HAKSÖZ HABER
Suriyeli mülteciler hakkında oluşturulan dezenformasyon yoğun gündem sebebiyle bir nebze unutuldu. Suriyeli mülteciler hakkında bilen bilmeyen herkes bir şeyler söylerken kimse onların hikayesini “onlardan” dinlemiyor.
Medya ve muhalefet partileri mültecileri nefret objesi haline getirmek için elindeki tüm imkanı kullanırken Suriyeliler ırkçı saldırıları ve bürokratik engelleri aşarak yaşam mücadelesi vermek için ellerinden geleni yapıyorlar.

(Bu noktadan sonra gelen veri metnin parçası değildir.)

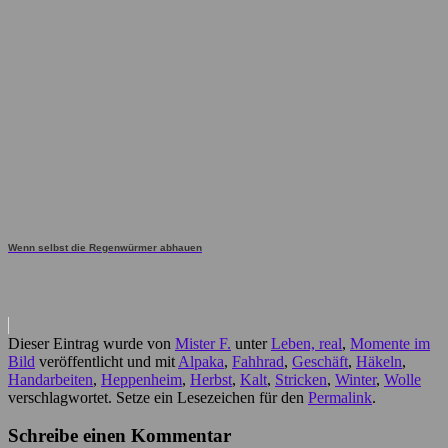
Wenn selbst die Regenwürmer abhauen
Dieser Eintrag wurde von
Mister F.
unter
Leben, real
,
Momente im
Bild
veröffentlicht und mit
Alpaka
,
Fahhrad
,
Geschäft
,
Häkeln
,
Handarbeiten
,
Heppenheim
,
Herbst
,
Kalt
,
Stricken
,
Winter
,
Wolle
verschlagwortet. Setze ein Lesezeichen für den
Permalink
.
Schreibe einen Kommentar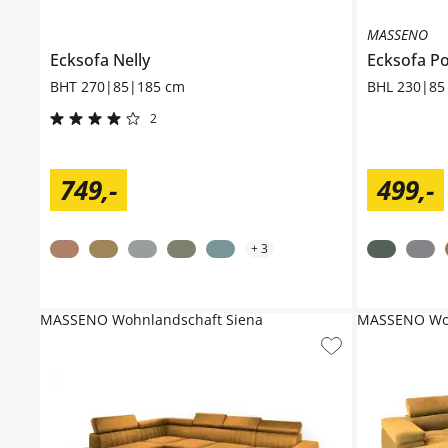
MASSENO
Ecksofa
Nelly
Ecksofa
Po
BHT 270|85|185 cm
BHL 230|85
2
749
,
-
499
,
-
+
3
MASSENO Wohnlandschaft Siena
MASSENO Woh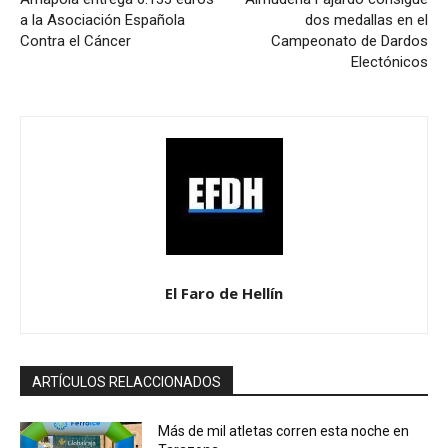
a la Asociación Española
dos medallas en el
Contra el Cáncer
Campeonato de Dardos
Electónicos
El Faro de Hellín
ARTÍCULOS RELACCIONADOS
Más de mil atletas corren esta noche en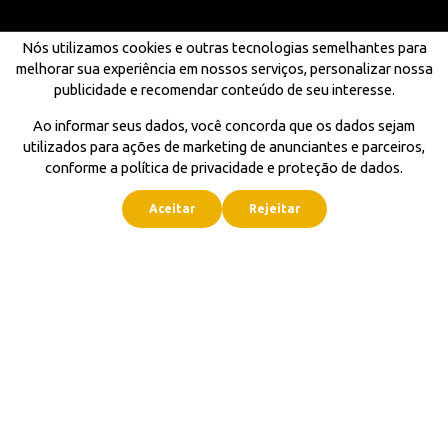
Nós utilizamos cookies e outras tecnologias semelhantes para
melhorar sua experiência em nossos serviços, personalizar nossa
publicidade e recomendar conteúdo de seu interesse.
Ao informar seus dados, você concorda que os dados sejam
utilizados para ações de marketing de anunciantes e parceiros,
conforme a política de privacidade e proteção de dados.
Aceitar
Rejeitar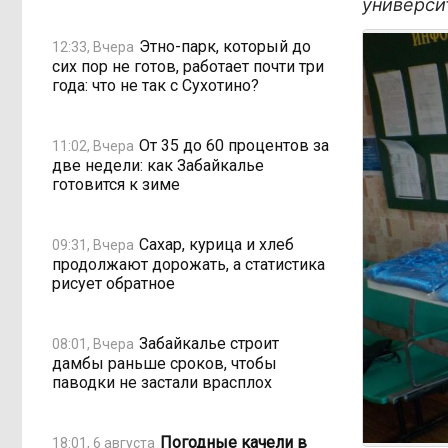
универси
Этно-парк, который до
12:33, Вчера
сих пор не готов, работает почти три
года: что не так с Сухотино?
От 35 до 60 процентов за
11:02, Вчера
две недели: как Забайкалье
готовится к зиме
Сахар, курица и хлеб
09:31, Вчера
продолжают дорожать, а статистика
рисует обратное
Забайкалье строит
08:01, Вчера
дамбы раньше сроков, чтобы
паводки не застали врасплох
Погодные качели в
18:01, 6 августа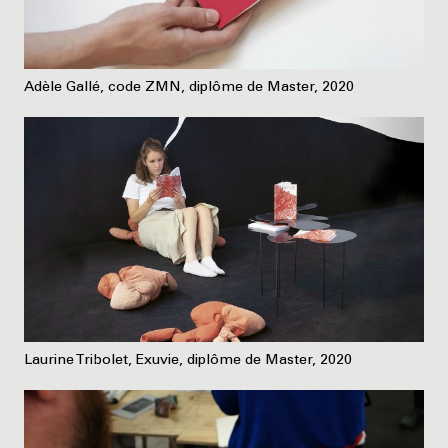
Adèle Gallé, code ZMN, diplôme de Master, 2020
Laurine Tribolet, Exuvie, diplôme de Master, 2020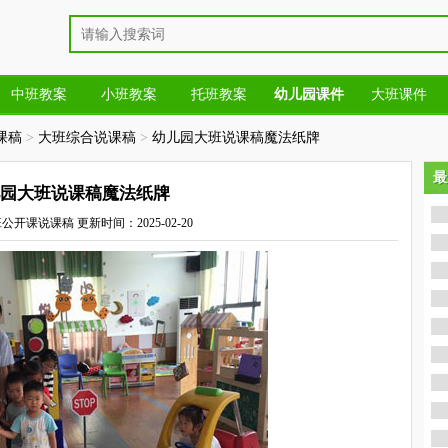
中班教案
小班教案
托班教案
幼儿园课件
大班课件
课稿
>
大班综合说课稿
>
幼儿园大班说课稿魔法纸牌
最
最
园大班说课稿魔法纸牌
班公开课说课稿
更新时间：2025-02-20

Suriyeli mülteciler hakkında farkındalık oluşturma amacı güden çalışmalarıyla tanınan Zahide Tuba Kor, Tuz ve Taş Üstünde-Suriye’de Rejim, Savaş ve Göç” başlıklı eseriyle Türkiye’deki mültecilerin durumu hakkında mikrofonu mültecilere uzatıyor. Geçtiğimiz ayın sonunda yayımlanan kitap raflardaki yerini aldı.
Kitabın tanıtım yazısında şu ifadeler yer aldı:
Savaşlara sadece büyük güç mücadelesi, doğal kaynak paylaşımı, cephelerdeki ilerleyiş üzerinden bakarak sahanın gerçeklerini okuyamayız. Askerî-siyasi süreç kadar toplum ve birey, istatistikler kadar biyografiler de önemlidir. Siyasi ve askerî şahsiyetler kadar sıradan siviller de kulak verilmeye değerdir.
Bu kitapta farklı vilayetlerden, mesleklerden, mezheplerden ve ideolojilerden otuz küsur Suriyeli hem rejim, isyan/devrim, savaş ve göçe dair kendi hikâyelerini ve şahitliklerini anlatıyor hem de duygu ve düşüncelerini paylaşıyor.
Baas nasıl bir rejimdir? Siyasi, iktisadi, hukuki, askeri, dini ve kültürel politikaları nelerdir? Halk neden isyan etti? Barışçıl gösteriler savaşa nasıl evirildi? Savaş ve kuşatma altında ne tür acılar ve yıkımlar yaşandı? Rejim gerçekten kazandı mı? Şu an nasıl bir sosyoekonomik çöküş yaşanıyor? Mültecilik ne demektir? Niçin kısa vadede barış ümidi yok? Yaşananlardan ne gibi dersler çıkarılmalı? Bunlar, cevabı aranan sorulardan sadece birkaçı.
12 yıldır Suriye ve Suriyeliler hakkında doğrusuyla yanlışıyla çokça konuştuk. Bu kitapta sözü olayların canlı şahitlerine veriyor; Suriyeli şair Nizar Kabbani’nin Yasaklanmış Şiirler adlı şiirinde dile getirdiği gibi “Tuz ve taş üstünde uyuyan kentler”e misafir oluyoruz.